Stored entries
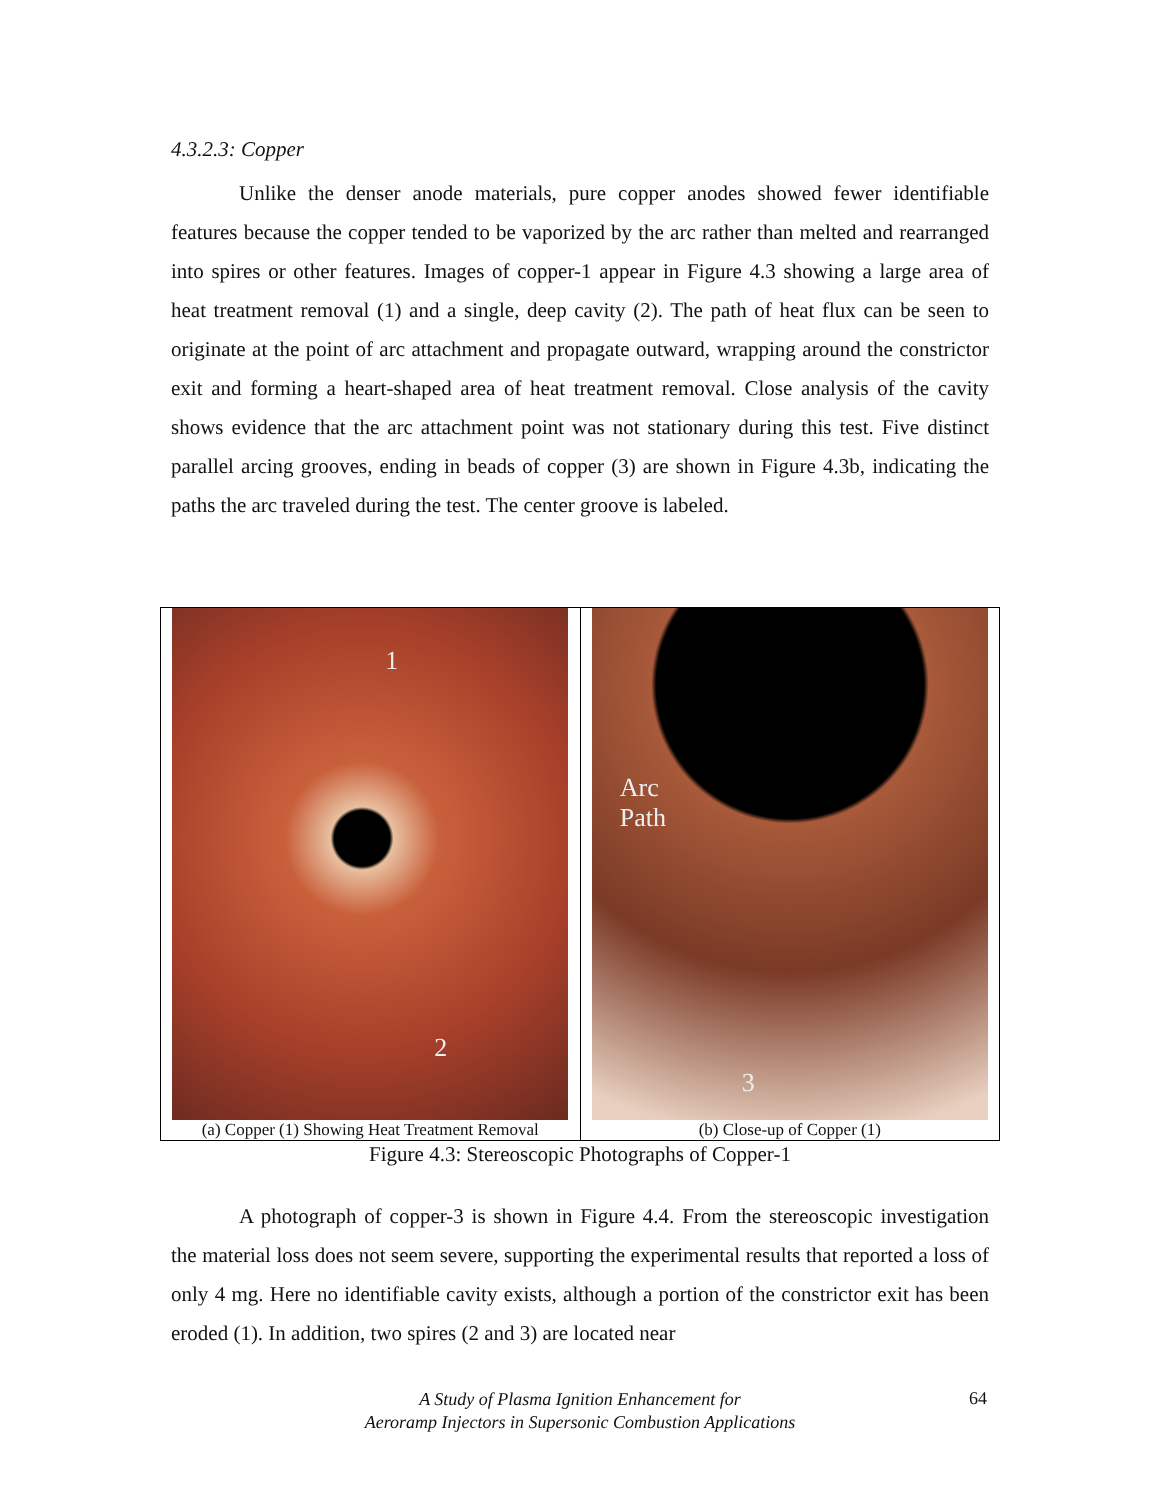4.3.2.3: Copper
Unlike the denser anode materials, pure copper anodes showed fewer identifiable features because the copper tended to be vaporized by the arc rather than melted and rearranged into spires or other features. Images of copper-1 appear in Figure 4.3 showing a large area of heat treatment removal (1) and a single, deep cavity (2). The path of heat flux can be seen to originate at the point of arc attachment and propagate outward, wrapping around the constrictor exit and forming a heart-shaped area of heat treatment removal. Close analysis of the cavity shows evidence that the arc attachment point was not stationary during this test. Five distinct parallel arcing grooves, ending in beads of copper (3) are shown in Figure 4.3b, indicating the paths the arc traveled during the test. The center groove is labeled.
1
2
(a) Copper (1) Showing Heat Treatment Removal
Arc
Path
3
(b) Close-up of Copper (1)
Figure 4.3: Stereoscopic Photographs of Copper-1
A photograph of copper-3 is shown in Figure 4.4. From the stereoscopic investigation the material loss does not seem severe, supporting the experimental results that reported a loss of only 4 mg. Here no identifiable cavity exists, although a portion of the constrictor exit has been eroded (1). In addition, two spires (2 and 3) are located near
A Study of Plasma Ignition Enhancement for
Aeroramp Injectors in Supersonic Combustion Applications
64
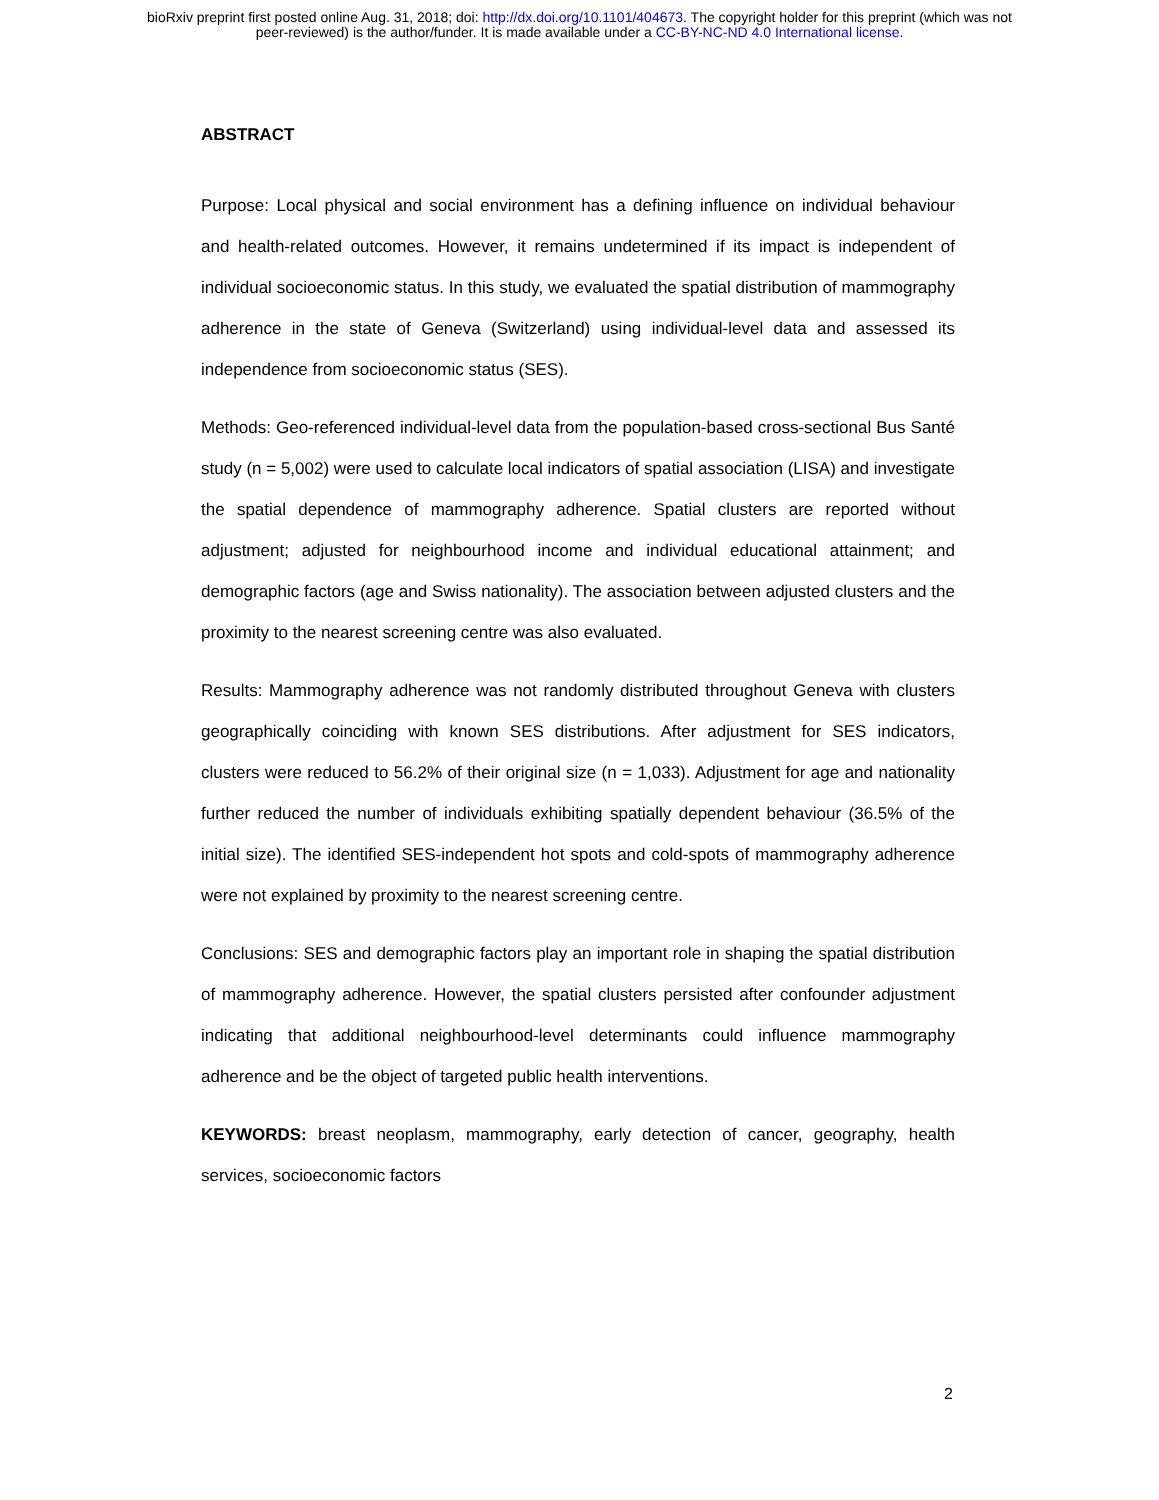bioRxiv preprint first posted online Aug. 31, 2018; doi: http://dx.doi.org/10.1101/404673. The copyright holder for this preprint (which was not
peer-reviewed) is the author/funder. It is made available under a CC-BY-NC-ND 4.0 International license.
ABSTRACT
Purpose: Local physical and social environment has a defining influence on individual behaviour and health-related outcomes. However, it remains undetermined if its impact is independent of individual socioeconomic status. In this study, we evaluated the spatial distribution of mammography adherence in the state of Geneva (Switzerland) using individual-level data and assessed its independence from socioeconomic status (SES).
Methods: Geo-referenced individual-level data from the population-based cross-sectional Bus Santé study (n = 5,002) were used to calculate local indicators of spatial association (LISA) and investigate the spatial dependence of mammography adherence. Spatial clusters are reported without adjustment; adjusted for neighbourhood income and individual educational attainment; and demographic factors (age and Swiss nationality). The association between adjusted clusters and the proximity to the nearest screening centre was also evaluated.
Results: Mammography adherence was not randomly distributed throughout Geneva with clusters geographically coinciding with known SES distributions. After adjustment for SES indicators, clusters were reduced to 56.2% of their original size (n = 1,033). Adjustment for age and nationality further reduced the number of individuals exhibiting spatially dependent behaviour (36.5% of the initial size). The identified SES-independent hot spots and cold-spots of mammography adherence were not explained by proximity to the nearest screening centre.
Conclusions: SES and demographic factors play an important role in shaping the spatial distribution of mammography adherence. However, the spatial clusters persisted after confounder adjustment indicating that additional neighbourhood-level determinants could influence mammography adherence and be the object of targeted public health interventions.
KEYWORDS: breast neoplasm, mammography, early detection of cancer, geography, health services, socioeconomic factors
2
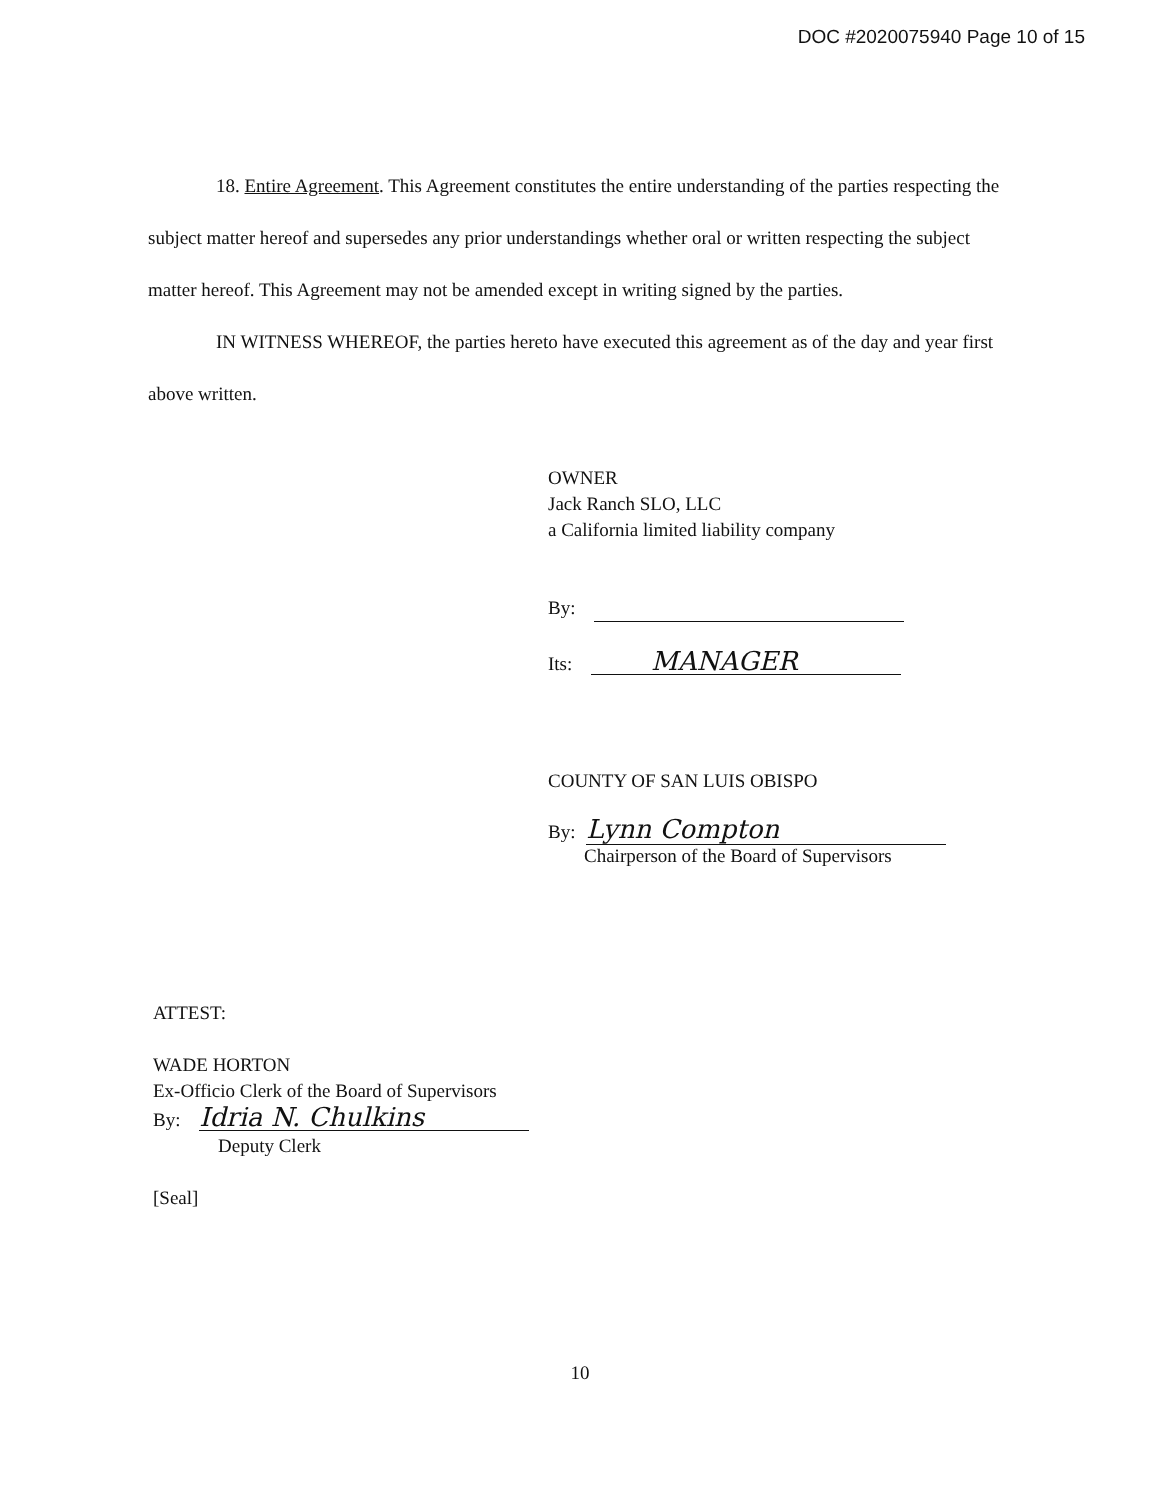DOC #2020075940 Page 10 of 15
18. Entire Agreement. This Agreement constitutes the entire understanding of the parties respecting the subject matter hereof and supersedes any prior understandings whether oral or written respecting the subject matter hereof. This Agreement may not be amended except in writing signed by the parties.
IN WITNESS WHEREOF, the parties hereto have executed this agreement as of the day and year first above written.
OWNER
Jack Ranch SLO, LLC
a California limited liability company
By:
Its: MANAGER
COUNTY OF SAN LUIS OBISPO
By: Lynn Compton
Chairperson of the Board of Supervisors
ATTEST:
WADE HORTON
Ex-Officio Clerk of the Board of Supervisors
By: Idria N. Chulkins
Deputy Clerk
[Seal]
10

EXERCISE DESCRIPTION
Exactly the lines from the one containing "IN WITNESS WHEREOF, the" to the final line of the entries must be restated, and no others.

WRITTEN ANSWER
IN WITNESS WHEREOF, the parties hereto have executed this agreement as of the day and year first above written.
OWNER
Jack Ranch SLO, LLC
a California limited liability company
By:
Its: MANAGER
COUNTY OF SAN LUIS OBISPO
By: Lynn Compton
Chairperson of the Board of Supervisors
ATTEST:
WADE HORTON
Ex-Officio Clerk of the Board of Supervisors
By: Idria N. Chulkins
Deputy Clerk
[Seal]
10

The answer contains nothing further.